Ma se ne producono tanti! o almeno, vengono prodotti tanti testi che aspirano a essere artistici, cioè a ricoprire questo ruolo mitologizzante, che trasforma la quotidianità in leggenda, fornendo un senso alla banalità del mondo. Ne vengono prodotti tanti, ma sono pochi quelli che riescono davvero ad assolvere il proprio ruolo.

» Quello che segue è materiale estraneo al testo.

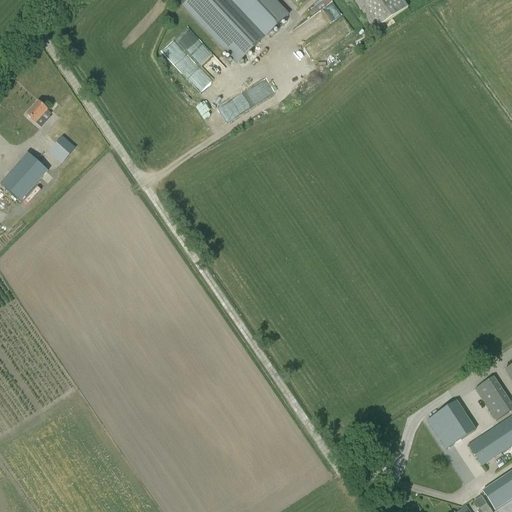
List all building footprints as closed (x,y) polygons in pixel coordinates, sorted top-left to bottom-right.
[(188,0),(182,6),(237,64),(287,17),(271,0),(188,0)] [(314,16),(293,30),(301,42),(343,16),(332,0),(325,0),(310,10),(314,16)] [(407,9),(401,0),(352,0),(374,32),(407,9)] [(181,41),(192,32),(189,28),(177,37),(181,41)] [(46,111),(37,103),(26,116),(40,128),(49,118),(48,117),(50,115),(46,111)] [(75,149),(62,138),(52,149),(64,160),(75,149)] [(47,173),(27,155),(0,185),(20,203),(47,173)] [(50,202),(42,193),(27,206),(35,215),(50,202)] [(495,422),(511,411),(511,409),(492,378),(474,389),(495,422)] [(456,402),(427,422),(446,451),(475,431),(456,402)] [(511,446),(511,415),(467,445),(481,467),(511,446)] [(511,472),(482,493),(495,511),(511,500),(511,472)]
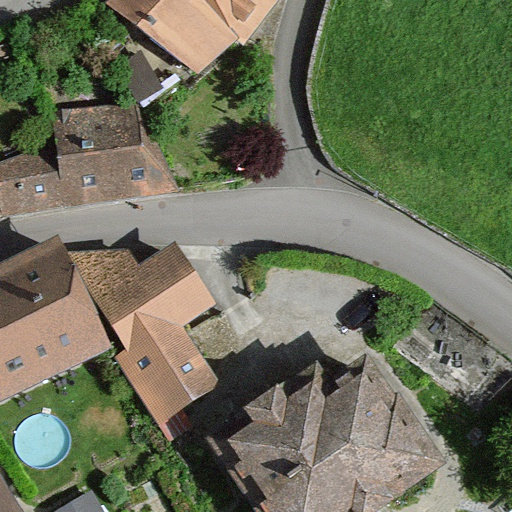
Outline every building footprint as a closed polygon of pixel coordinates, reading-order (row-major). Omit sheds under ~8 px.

La critica non serve principalmente a fornire delle chiavi di lettura dei testi artistici, anche se qualche volta per fortuna lo fa. Il suo scopo principale, mi sembra, è sacralizzare, mitologizzare i testi (gli autori) di cui sceglie di occuparsi. Insomma, se gli artisti, quelli veri, sono i sacerdoti del mondo, poiché producono opere che danno senso al mondo, i critici sono i sacerdoti degli artisti, poiché fanno sì che un artista (un creatore di miti) possa essere riconosciuto come tale.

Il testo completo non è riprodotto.